If a line in the data below contains "DefaultValue", copy it.

Data to process section start

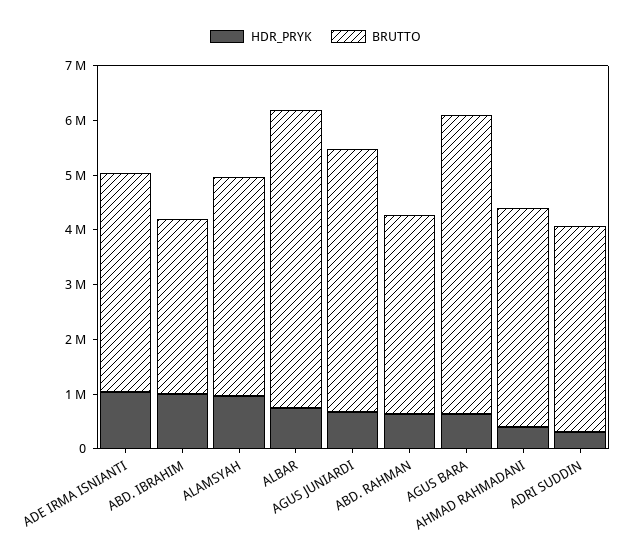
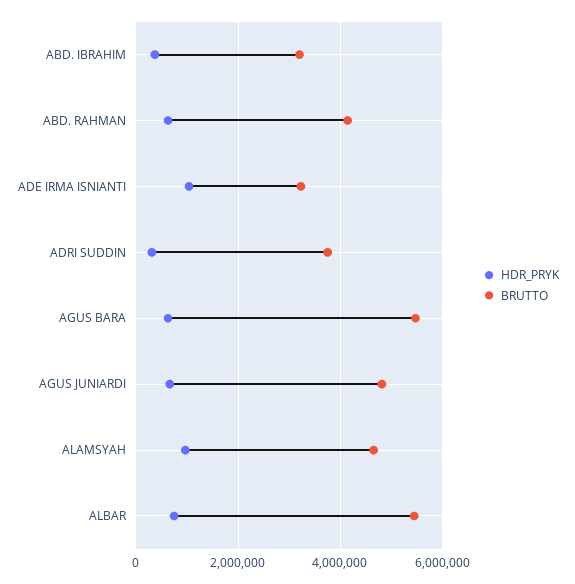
BRUTTO, ADE IRMA ISNIANTI: 4000000 -> 3200000
HDR_PRYK, ABD. IBRAHIM: 1000000 -> 400000
BRUTTO, ALAMSYAH: 4000000 -> 4600000
BRUTTO, ABD. RAHMAN: 3600000 -> 4200000
HDR_PRYK, AHMAD RAHMADANI: 400000 -> none
BRUTTO, AHMAD RAHMADANI: 4000000 -> none

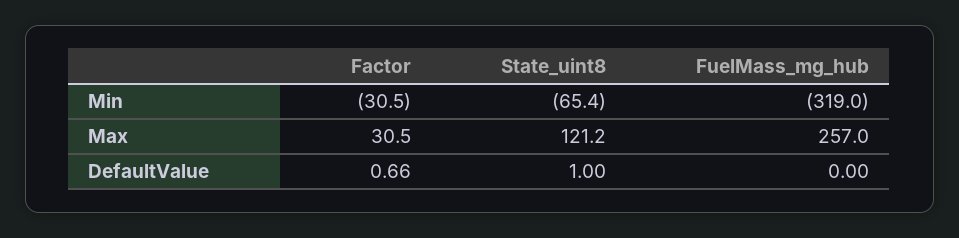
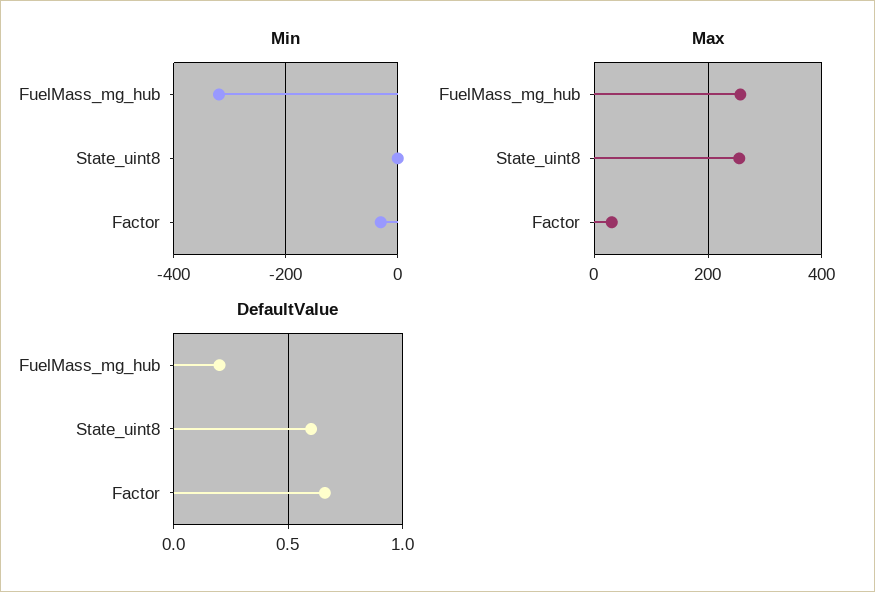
Min, State_uint8: -65.4 -> 0
Max, State_uint8: 121.2 -> 260
DefaultValue, State_uint8: 1 -> 0.6
DefaultValue, FuelMass_mg_hub: 0 -> 0.2

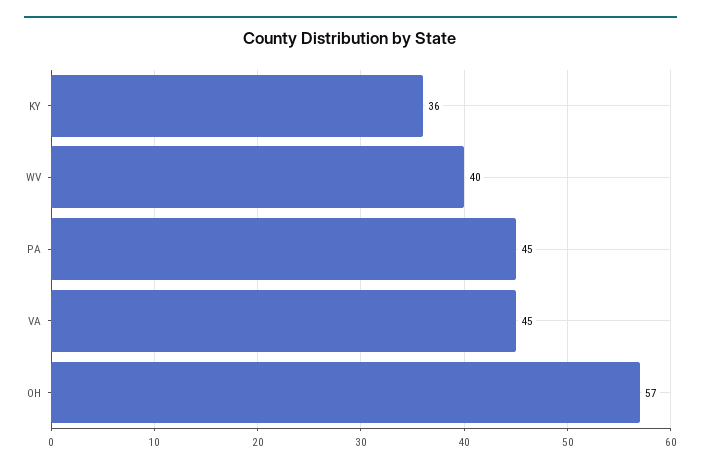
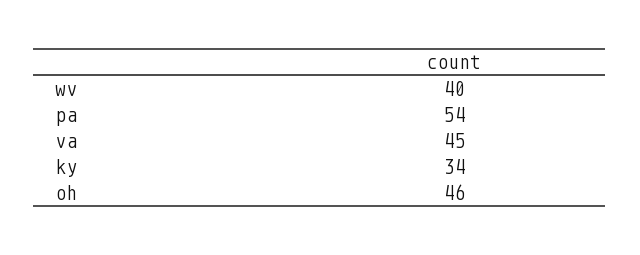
KY: 36 -> 34
PA: 45 -> 54
OH: 57 -> 46

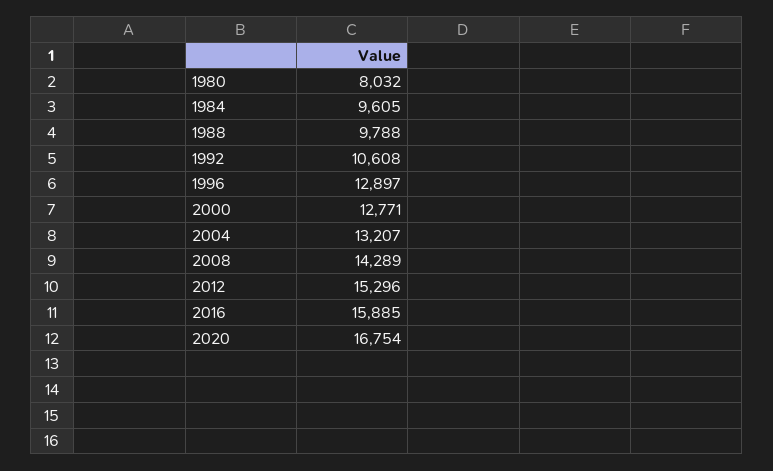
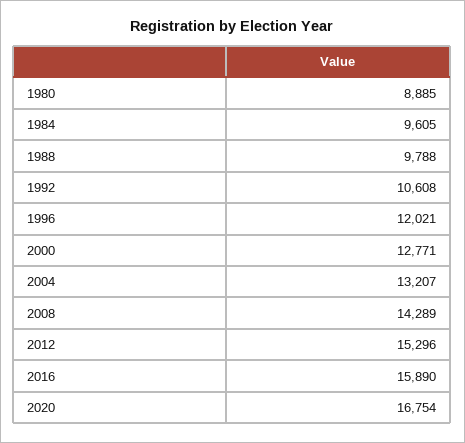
1980: 8032 -> 8885
1996: 12897 -> 12021
2016: 15885 -> 15890

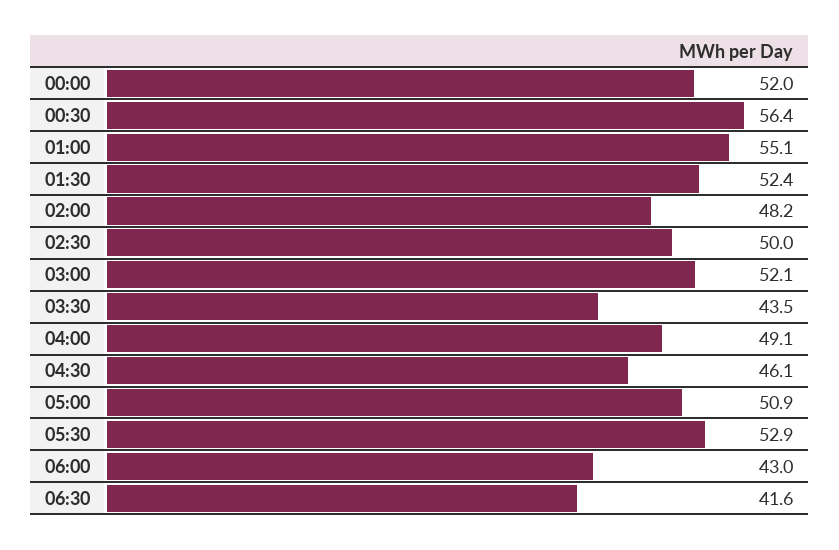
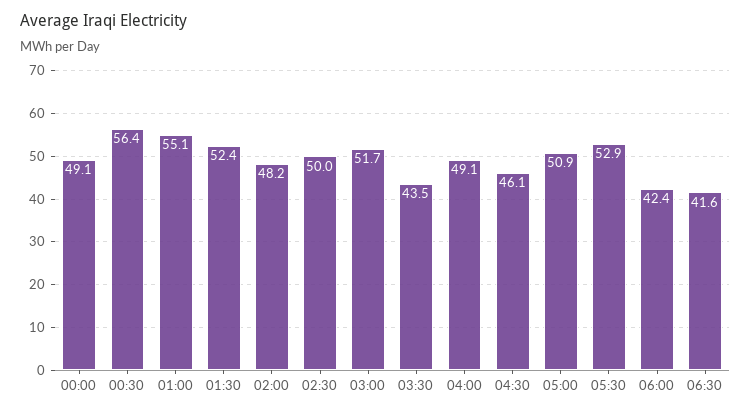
00:00: 52 -> 49.1
03:00: 52.1 -> 51.7
06:00: 43 -> 42.4

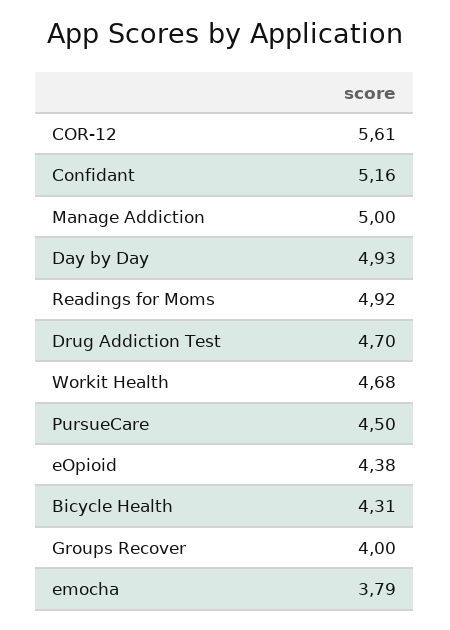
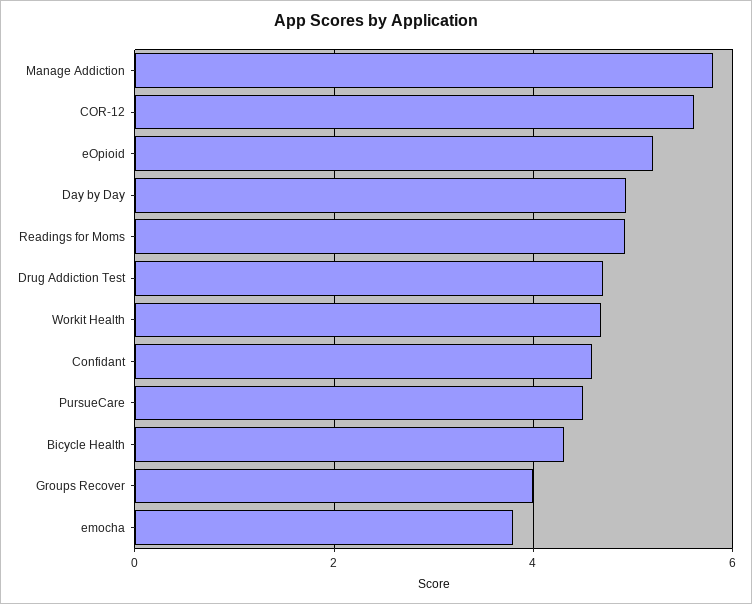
Confidant: 5.16 -> 4.6
Manage Addiction: 5 -> 5.8
eOpioid: 4.38 -> 5.2

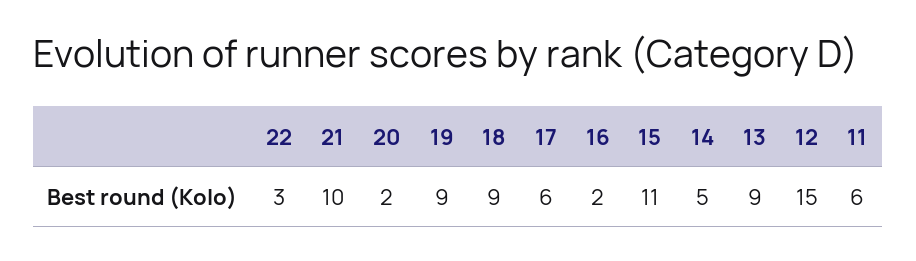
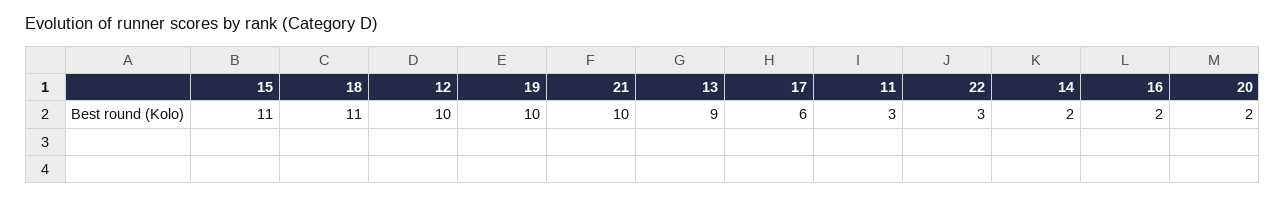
19: 9 -> 10
18: 9 -> 11
14: 5 -> 2
12: 15 -> 10
11: 6 -> 3

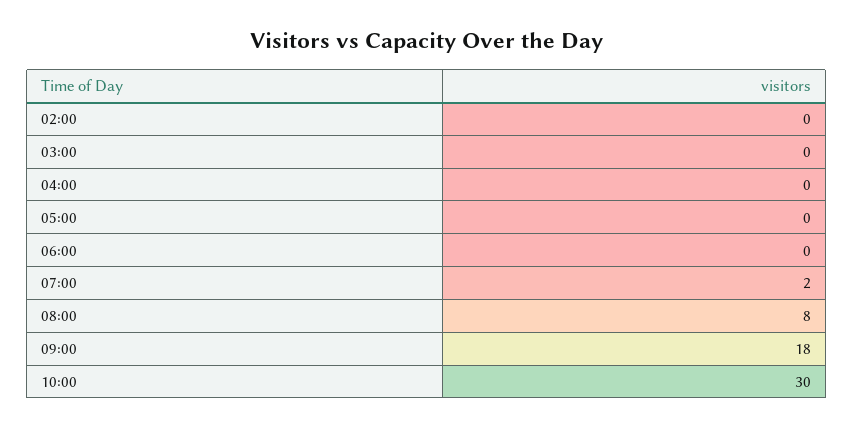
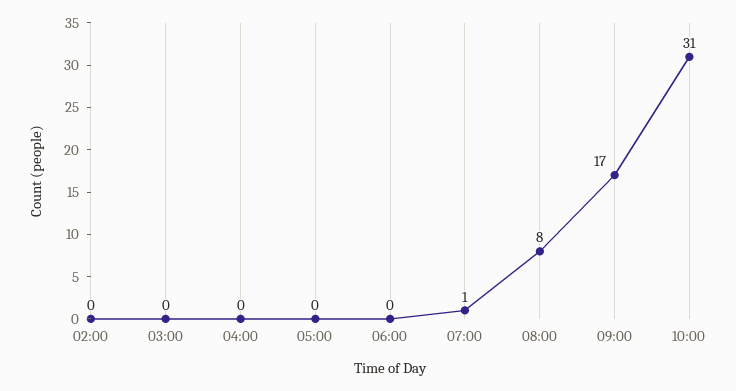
07:00: 2 -> 1
09:00: 18 -> 17
10:00: 30 -> 31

Data to process section end

§ **Solution to this task**:
DefaultValue, State_uint8: 1 -> 0.6
DefaultValue, FuelMass_mg_hub: 0 -> 0.2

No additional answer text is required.